As a physician who has lived “out” as mad and an addict for more than 18 years and as autistic for more than 3 years, I have long noticed the vanishingly small number of Canadian physician–authored texts concerning these identities that do not adhere to the ableist 3-part play.§ Our stories need to include those practitioners among us who remain symptomatic or affected and yet without impairment. We need complex and aesthetically beautiful tales of negotiation with health conditions that endure in all genres that exist beyond summary, that play in art. We need to do so for us, and we need to do it for our disabled patients, too, to help them trust us. For, why should they trust us if we hate what we are, that we are like them?
Notes
Suggested reading
Horton J. We are all perfectly fine: a memoir of love, medicine and healing. Toronto, ON: HarperCollins; 2021.

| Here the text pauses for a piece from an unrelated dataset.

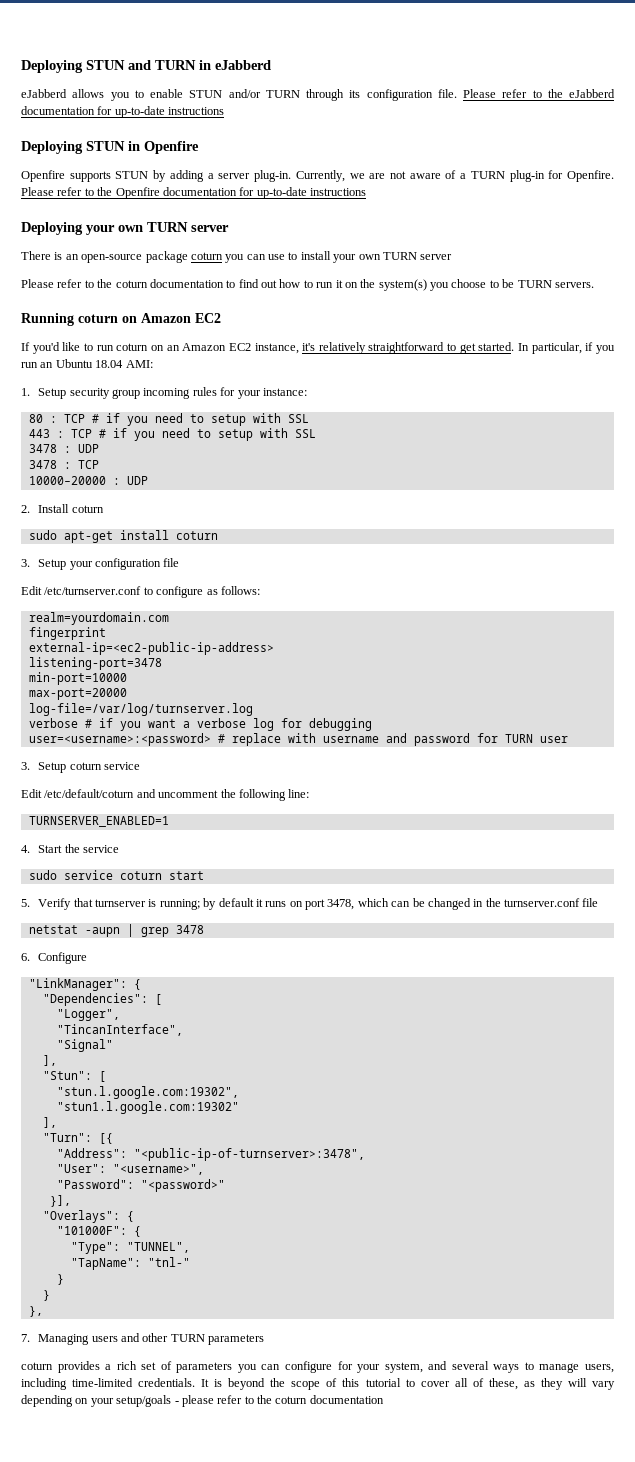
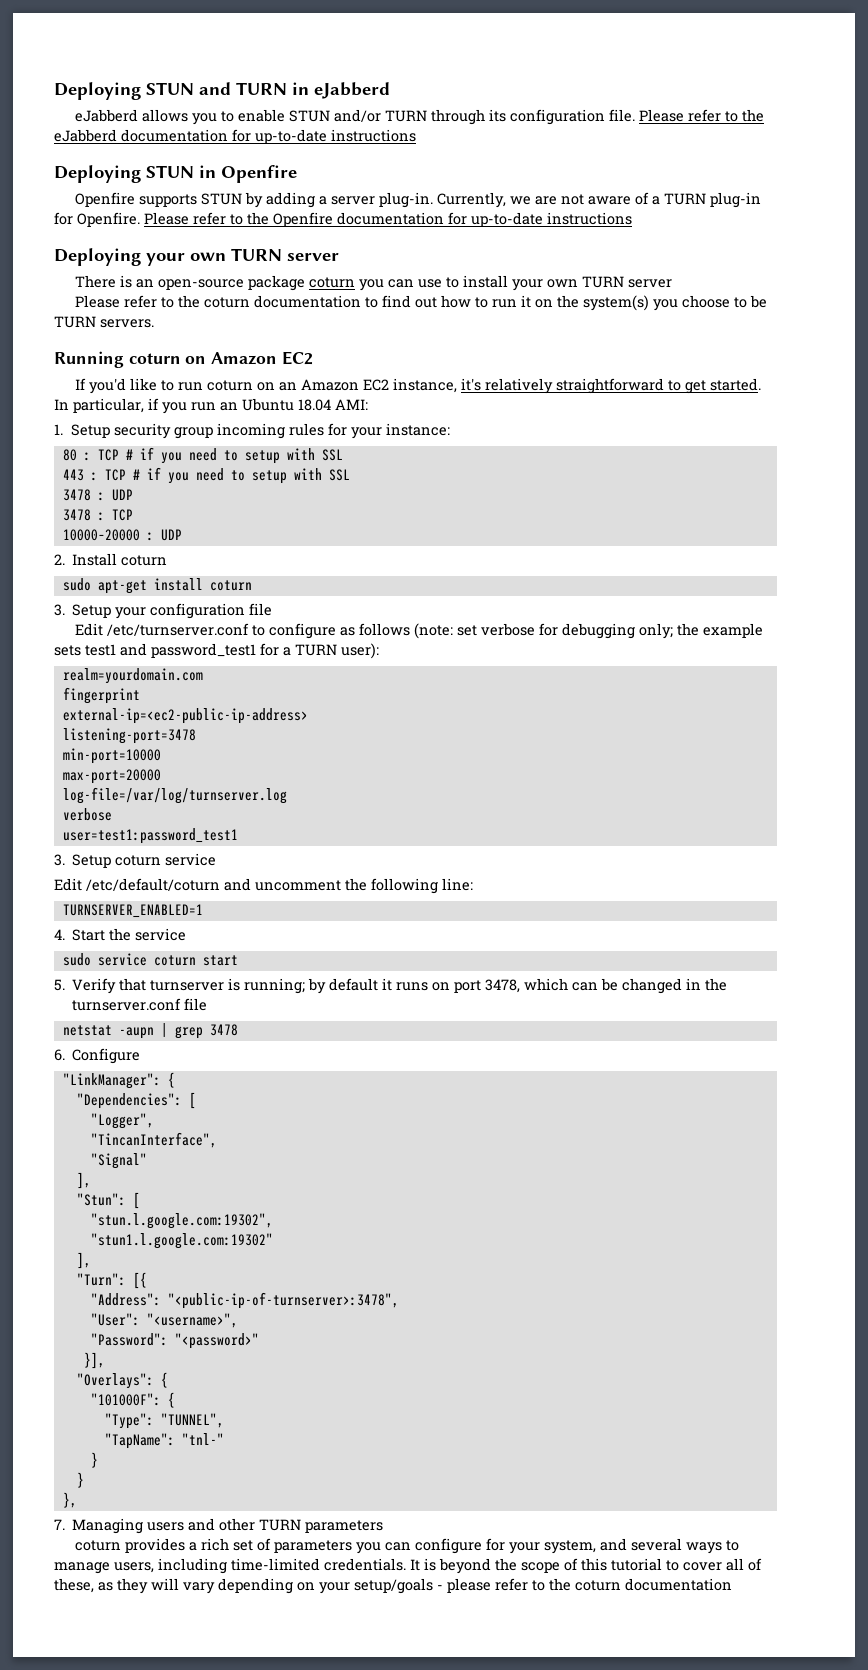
[220,586,260,595] follows: -> [358,623,763,639] [54,643,379,659] follows (note: set verbose for debugging only; the example sets test1 and password_test1 for a TURN user):
[84,718,372,731] [28,733,568,746] # if you want a verbose log for debugging // user=<username>:<password> # replace with username and password for TURN user -> [62,828,238,844] // user=test1:password_test1

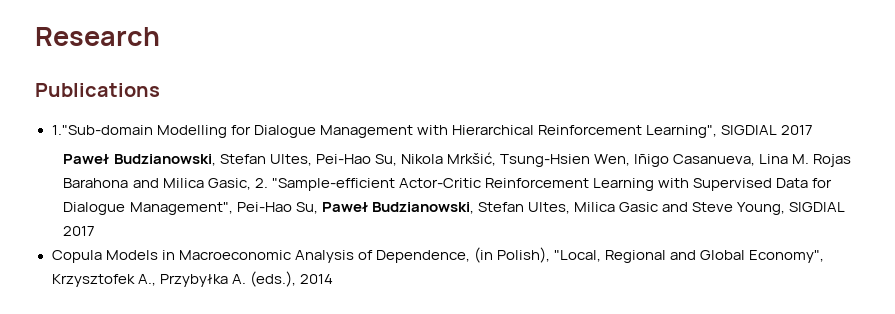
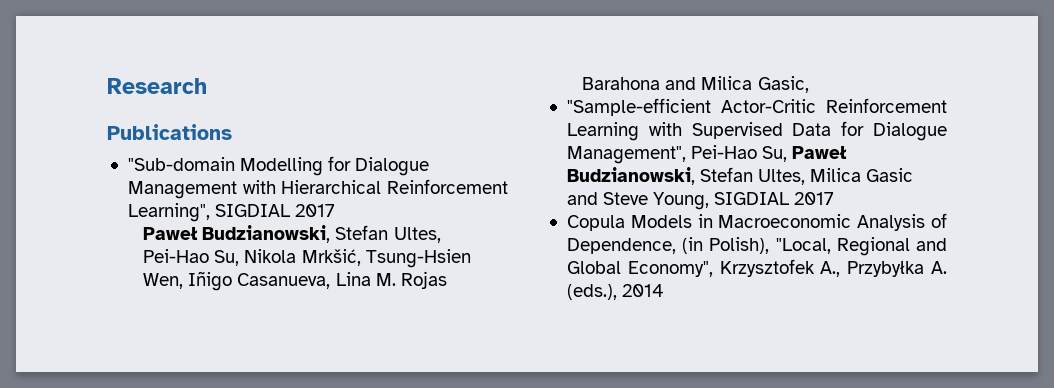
[51,125,153,135] 1."Sub-domain -> [127,157,235,171] "Sub-domain
[254,178,268,188] 2. -> (809, 84) //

O’Shea A, Latham JR, McNair R, Despott N, Rose M, Mountford R, et al. Experiences of LGBTIQA+ people with disability in healthcare and community services: towards embracing multiple identities. Int J Environ Res Public Health 2020;17(21):8080.
Footnotes
↵* Oppression coordinates according to intersectionality, and multiple marginalizations stack.
↵† In my disability community, we use the word sick as a political decision to push back against stigma; however, because this is a medical audience, I have chosen to use the more familiar term ill.
↵‡ I dislike the term conditions, but for want of a better substitute, I have used it.
↵§ Physicians in other countries have largely performed this work, such as Drs Petre Jones and Adam Kay in the United Kingdom and Dr Mark Vonnegut in the United States. Canadian precedents are harder to come by but are by no means unprecedented.